### DOCUMENT SECTION
Born :

Died : 25th February 1956 - Fell from a building in New York City, NY.

Nationality : American of German descent.


There is no known photo of Margaret.


May, 1935  - Travelling on the SS Empress of Canada to the Orient


After sailing from Honolulu, Baba informed Chanji, "There is one soul I want to contact on this ship." The next day, Chanji went down to the laundry room to iron Baba's pants and met a woman named Margaret Scott. She narrated a troubled life, saying that she was desperate and now thinking of divorcing her husband. She had seriously contemplated suicide. Chanji told her about Baba, who later sent word to the woman not to get divorced. Chanji talked with her for a few minutes each evening and she became eager to meet Baba in person for she sought his blessing.


Lord Meher Volume 6, Page 1948




1952 - Myrtle Beach, Sth Carolina


Enid Corfe, Margaret Scott, Elizabeth's nephew Harry Hartshorne, and Consuella de Sides all had private meetings with Baba on the morning of May 10th. Enid had not seen Baba for many years, and had been interned in a concentration camp in Italy during the war. "You are one of the intimate ones," Baba assured her. "After the 17th, I will find time to read the notes about your wartime experiences."

Elizabeth had told Baba about Harry's chicken farm. "I like sheep better than chickens," Baba remarked. Harry said he had many sheep and lambs also. Baba liked him and spelled out to him, "Harry, I like humor and you have a good sense of humor. One must always try to be happy and make others happy; otherwise, life will be a bore. Honest living is also very important – whereby we know we are not deceiving God, others, ourselves, and the world. All that is expected of us is this honesty and our attempt to make others happy and to be happy."

Referring to Harry's aunt, Baba remarked, "Whatever Elizabeth has done for me through love is beyond imagination."

Margaret Scott had not seen Baba since 1935. "I am sorry I caused you suffering, Baba, for I know you have suffered for me," she said.

"But your love has compensated for all the suffering," Baba assured her. "I know deep down you do love me. Baba loves you, too."

Margaret said, "Sometimes I am very naughty just because I do not understand. I think I understand now."

"The most important thing to understand is that we must be honest to God, Baba, ourselves and to humanity. Honest in the sense that in loving God there has to be no compromise. Have you anything to ask?"

"I just do not know. I feel so peaceful."

"There is no need to ask. And be sure of my love to help you. No need to ask, but Baba will help you through his love. Love God and Baba, and leave the rest to Divine Will."
######
### ENTRIES SUPPLIED
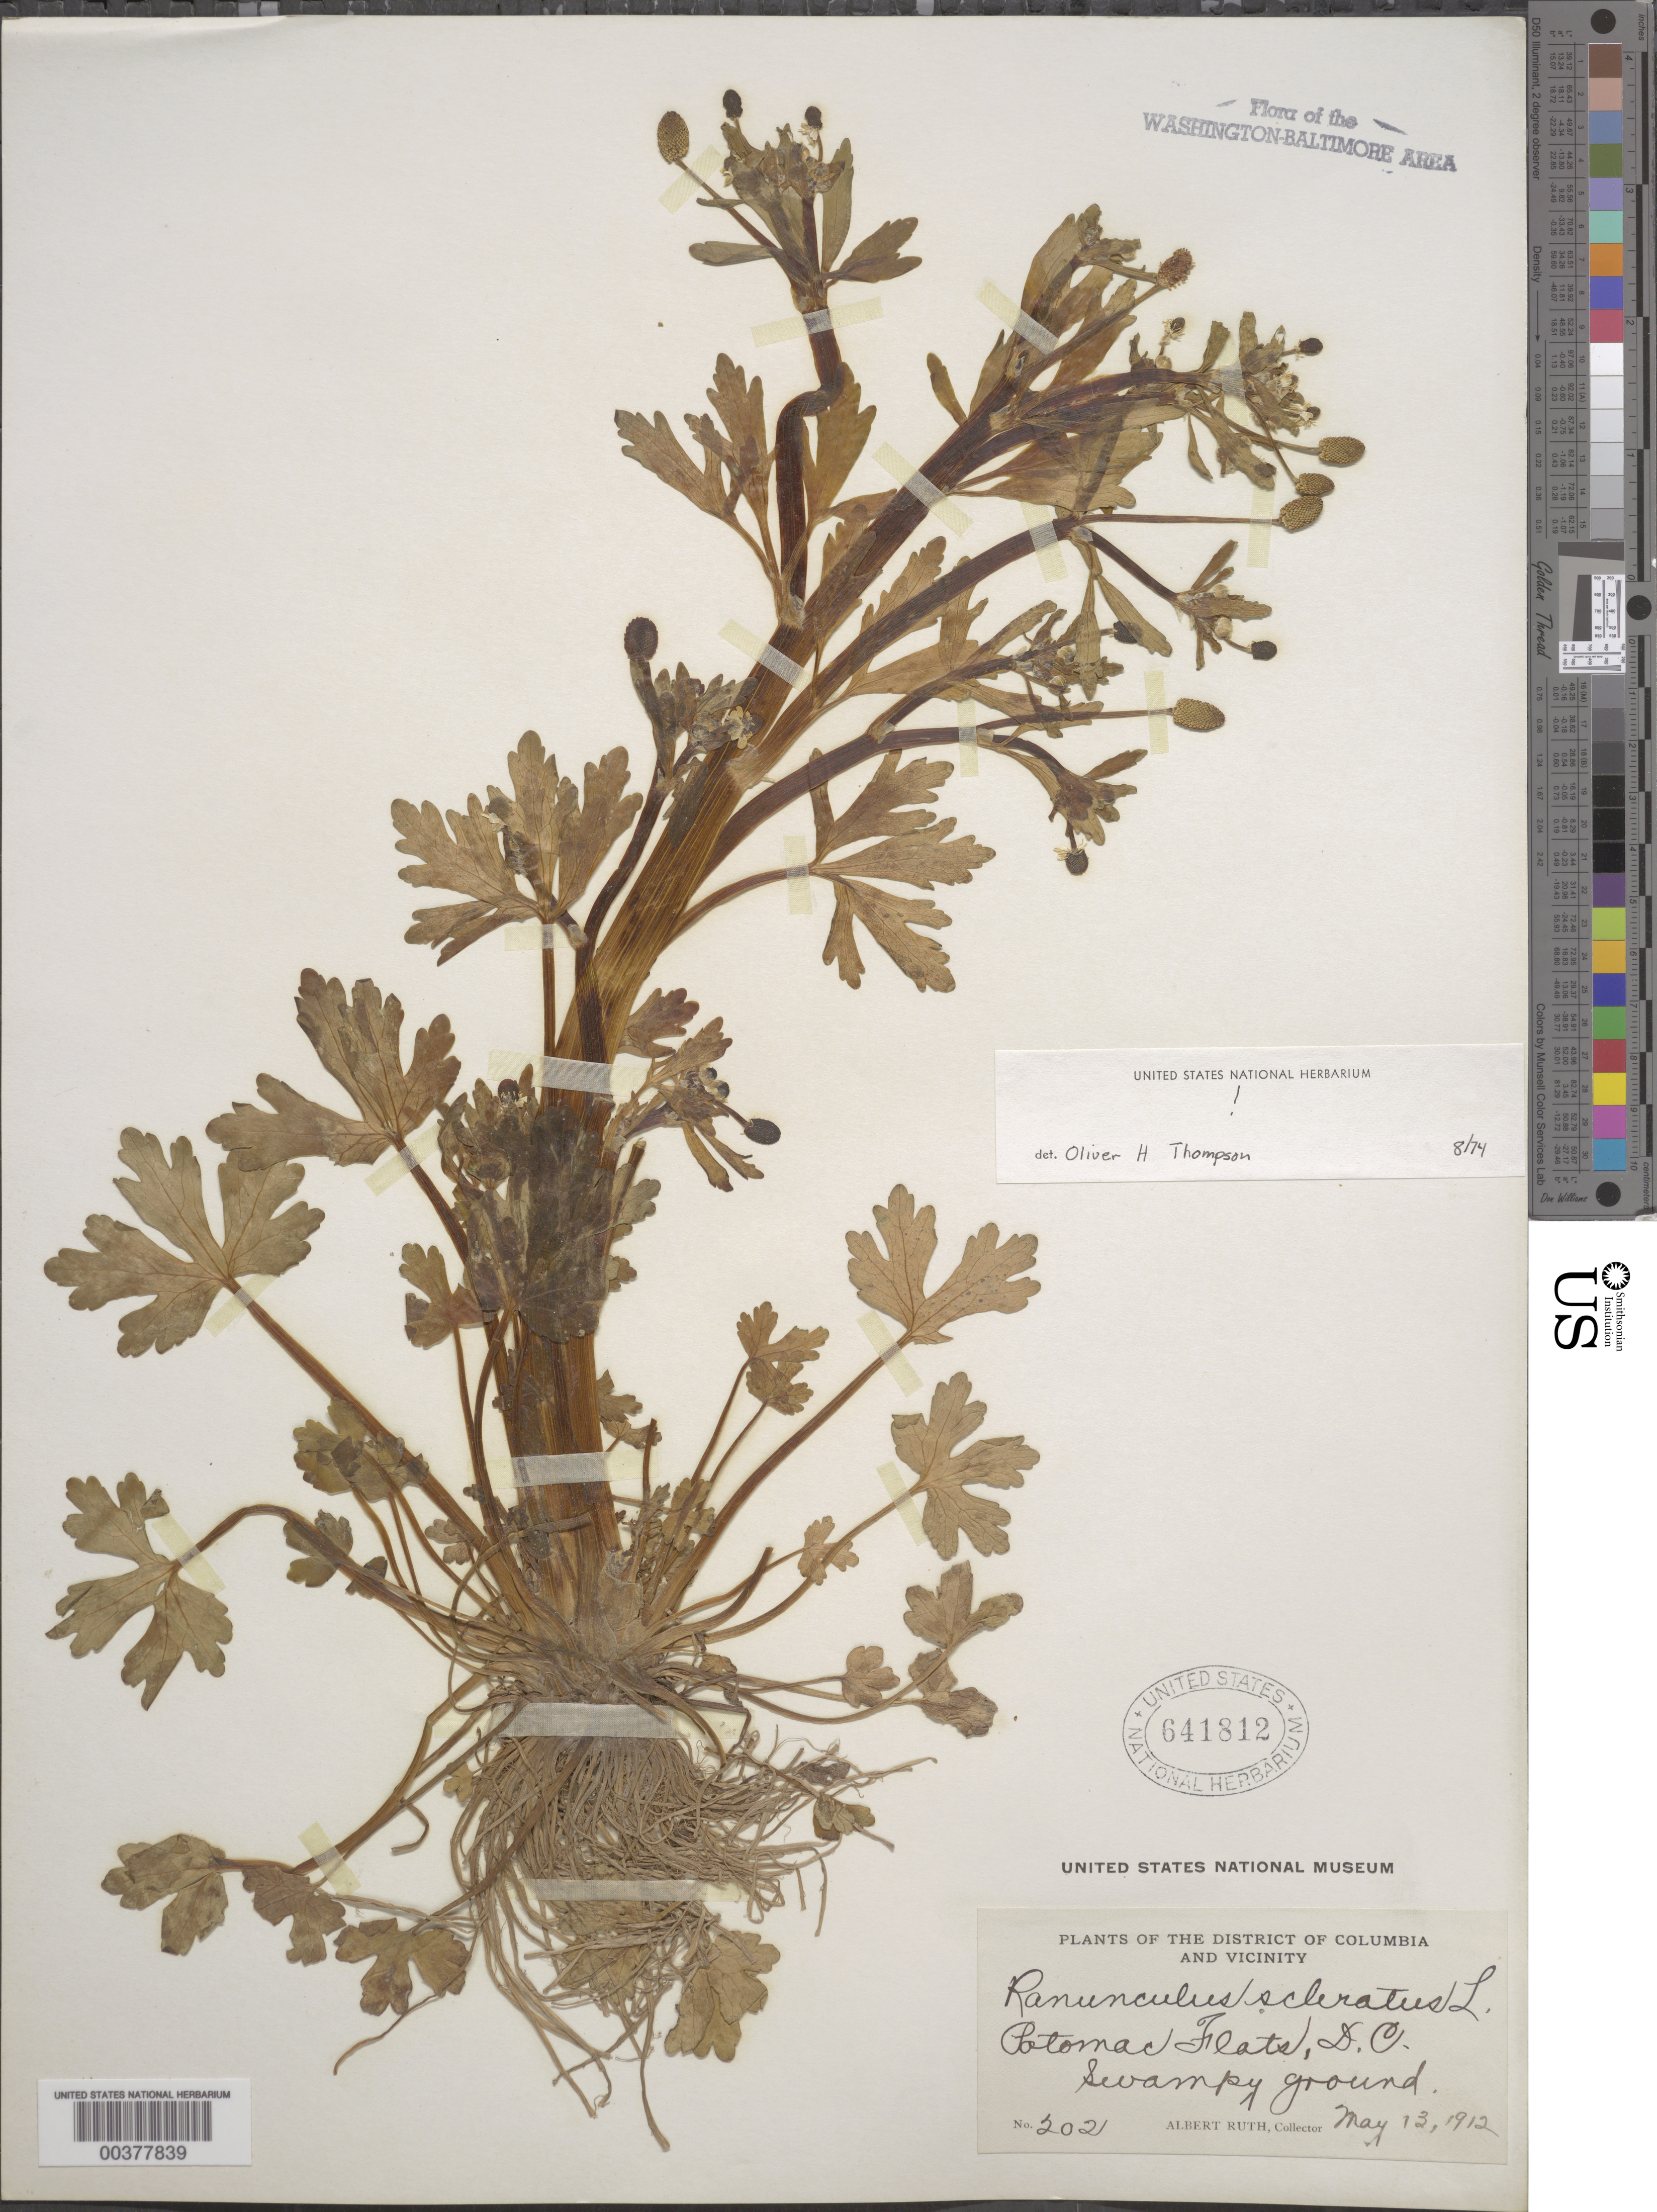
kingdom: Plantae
######
### ENTRIES SUPPLIED
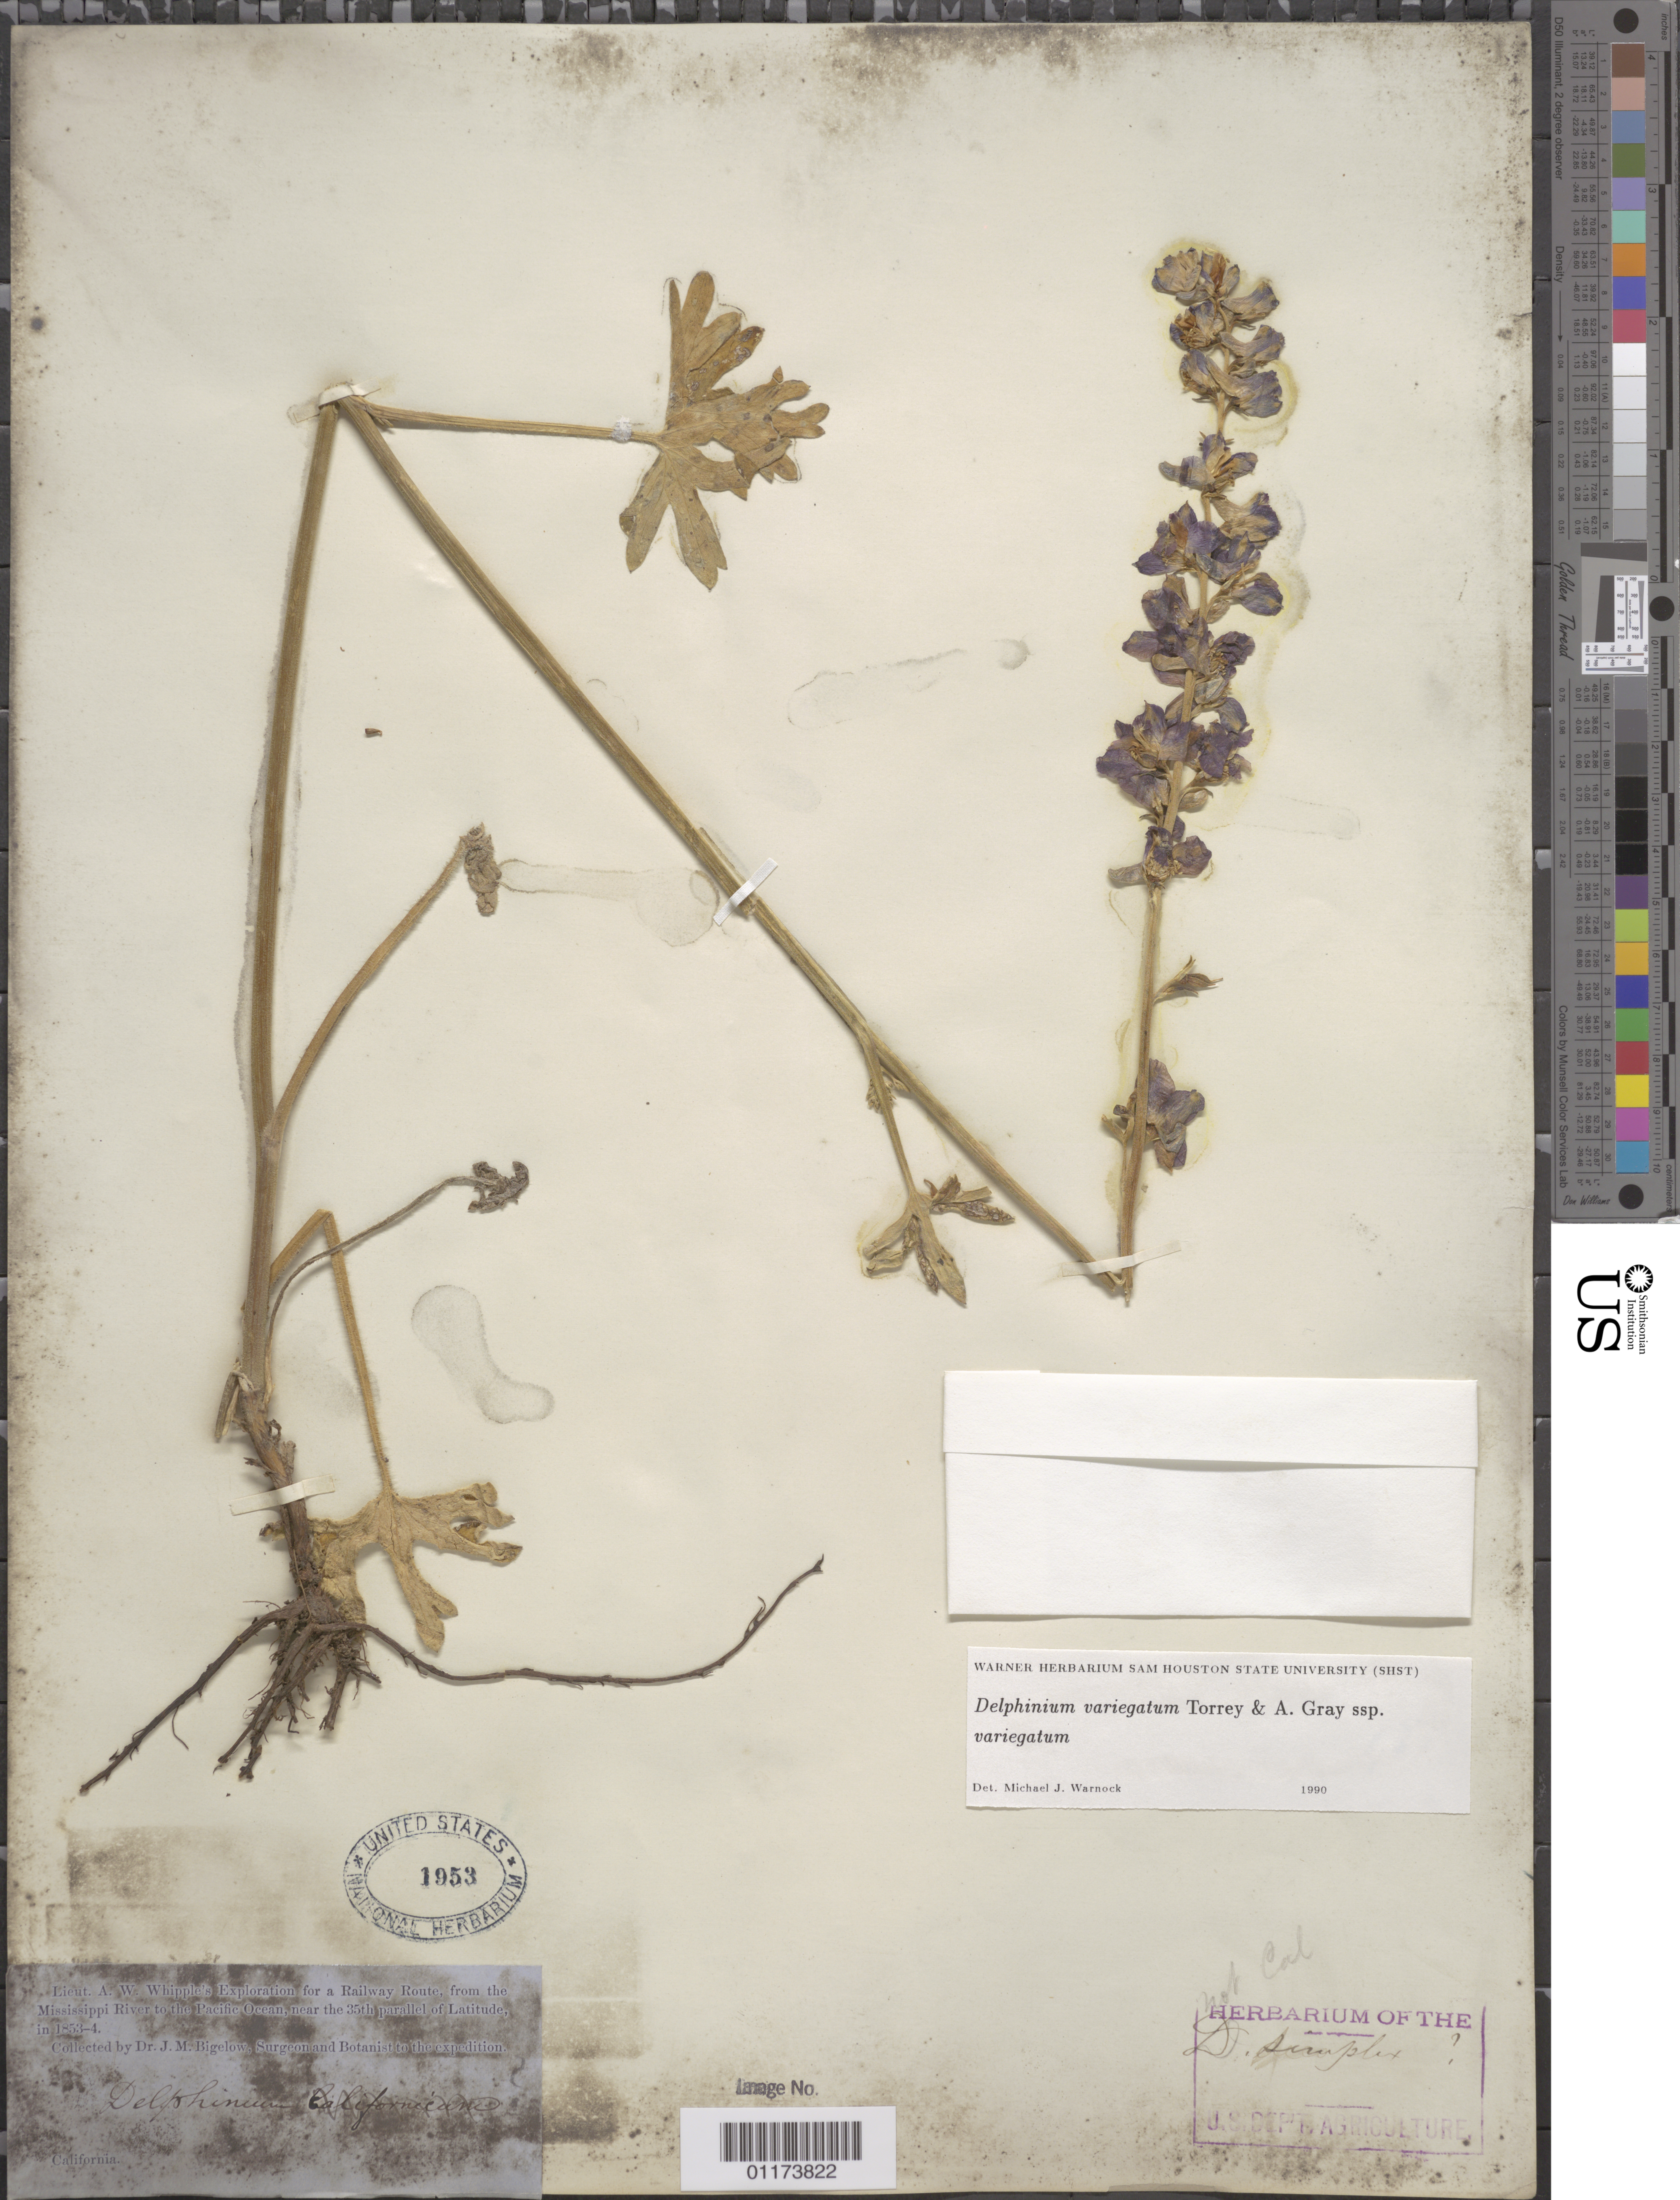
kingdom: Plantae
######
STATED PROBLEM 1: Copy out the part of the Margaret Scott passage that opens with the words "Died : 25th" and closes with "sought his blessing.", word for word.
STATED PROBLEM 2: Write the next part of the Margaret Scott passage, picking up right after its last sentence.
None of the entries have any bearing on what is asked here.

WRITTEN REPLY 1:
Died : 25th February 1956 - Fell from a building in New York City, NY.

Nationality : American of German descent.


There is no known photo of Margaret.


May, 1935  - Travelling on the SS Empress of Canada to the Orient


After sailing from Honolulu, Baba informed Chanji, "There is one soul I want to contact on this ship." The next day, Chanji went down to the laundry room to iron Baba's pants and met a woman named Margaret Scott. She narrated a troubled life, saying that she was desperate and now thinking of divorcing her husband. She had seriously contemplated suicide. Chanji told her about Baba, who later sent word to the woman not to get divorced. Chanji talked with her for a few minutes each evening and she became eager to meet Baba in person for she sought his blessing.

WRITTEN REPLY 2:
Margaret Scott saw Baba again the following morning at 10:40 A.M. At this meeting Margaret asked, "Why did you say yesterday that I have not changed?"

Baba replied: "You loved me when you last saw me, and you love me now, so you have not changed. You thought I meant you have not tried, you have not been honest to my love, have not grown in love for Baba? Did you think I meant that?"

"I thought I failed you, that I made you suffer," Margaret confessed.

"As for suffering, I have suffered for myself and for the whole world and mostly for my intimate ones; so, definitely, I have suffered for you. But you love me. Hence this suffering has been compensated.

"I know exactly how you have tried, what you doubt, how you have tried to overcome this confusion, and how you eventually have come to me. All that means that you have not failed me. Everyone commits mistakes unless one is perfect and one with God, but love for Baba wipes away the mistakes. We must remember that God is all Truth, all Beauty. And in our love for God, for Baba, we must be one hundred percent honest. Purity, honesty and love; God wants these three things. And you love Baba; so don't bother about anything.

"Love can wipe away every weakness, every mistake. When you love Baba one hundred percent, God, who is within you, knows the love, and that is enough for Him. He is in all, in saints, in sinners, in animals, in inanimate objects and in everyone. He is here right now within and without; He knows what we speak. He is wonderful, infinite, and only He is real. He knows you love Baba.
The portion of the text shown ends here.